▶ [MATERIAL PROVIDED]

= Beginning of Section =

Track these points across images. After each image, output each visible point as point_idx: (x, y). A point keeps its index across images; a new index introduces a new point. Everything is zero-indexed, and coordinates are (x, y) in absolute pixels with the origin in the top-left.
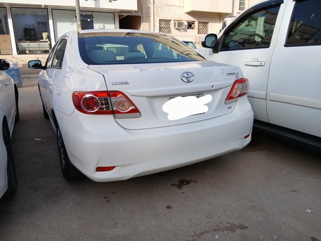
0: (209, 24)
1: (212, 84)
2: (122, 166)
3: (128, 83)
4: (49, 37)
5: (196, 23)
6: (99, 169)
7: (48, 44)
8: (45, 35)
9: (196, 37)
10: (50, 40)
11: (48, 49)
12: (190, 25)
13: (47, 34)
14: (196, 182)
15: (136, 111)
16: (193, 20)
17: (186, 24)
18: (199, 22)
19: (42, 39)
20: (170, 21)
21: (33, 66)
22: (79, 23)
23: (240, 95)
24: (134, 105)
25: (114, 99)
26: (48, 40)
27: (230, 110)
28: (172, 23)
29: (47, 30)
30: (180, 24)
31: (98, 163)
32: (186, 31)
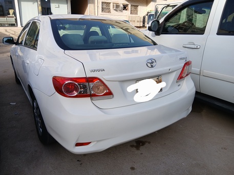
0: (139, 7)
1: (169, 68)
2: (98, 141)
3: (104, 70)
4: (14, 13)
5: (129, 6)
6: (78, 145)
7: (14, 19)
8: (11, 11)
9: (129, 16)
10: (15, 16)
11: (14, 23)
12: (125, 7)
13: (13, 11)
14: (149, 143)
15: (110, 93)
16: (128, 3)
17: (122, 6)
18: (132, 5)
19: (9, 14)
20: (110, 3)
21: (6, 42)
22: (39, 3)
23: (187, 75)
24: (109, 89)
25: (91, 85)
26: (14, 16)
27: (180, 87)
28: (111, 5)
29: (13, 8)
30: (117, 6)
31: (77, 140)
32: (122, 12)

= End of Section =

▶ [WHAT TO WORK ON] Rewrite all of the lines above as a numbered list, skipping any blank lines and leaving out the pictures.

▶ [WRITTEN ANSWER]
1. Track these points across images. After each image, output each visible point as point_idx: (x, y). A point keeps its index across images; a new index introduces a new point. Everything is zero-indexed, and coordinates are (x, y) in absolute pixels with the origin in the top-left.
2. 0: (209, 24)
3. 1: (212, 84)
4. 2: (122, 166)
5. 3: (128, 83)
6. 4: (49, 37)
7. 5: (196, 23)
8. 6: (99, 169)
9. 7: (48, 44)
10. 8: (45, 35)
11. 9: (196, 37)
12. 10: (50, 40)
13. 11: (48, 49)
14. 12: (190, 25)
15. 13: (47, 34)
16. 14: (196, 182)
17. 15: (136, 111)
18. 16: (193, 20)
19. 17: (186, 24)
20. 18: (199, 22)
21. 19: (42, 39)
22. 20: (170, 21)
23. 21: (33, 66)
24. 22: (79, 23)
25. 23: (240, 95)
26. 24: (134, 105)
27. 25: (114, 99)
28. 26: (48, 40)
29. 27: (230, 110)
30. 28: (172, 23)
31. 29: (47, 30)
32. 30: (180, 24)
33. 31: (98, 163)
34. 32: (186, 31)
35. 0: (139, 7)
36. 1: (169, 68)
37. 2: (98, 141)
38. 3: (104, 70)
39. 4: (14, 13)
40. 5: (129, 6)
41. 6: (78, 145)
42. 7: (14, 19)
43. 8: (11, 11)
44. 9: (129, 16)
45. 10: (15, 16)
46. 11: (14, 23)
47. 12: (125, 7)
48. 13: (13, 11)
49. 14: (149, 143)
50. 15: (110, 93)
51. 16: (128, 3)
52. 17: (122, 6)
53. 18: (132, 5)
54. 19: (9, 14)
55. 20: (110, 3)
56. 21: (6, 42)
57. 22: (39, 3)
58. 23: (187, 75)
59. 24: (109, 89)
60. 25: (91, 85)
61. 26: (14, 16)
62. 27: (180, 87)
63. 28: (111, 5)
64. 29: (13, 8)
65. 30: (117, 6)
66. 31: (77, 140)
67. 32: (122, 12)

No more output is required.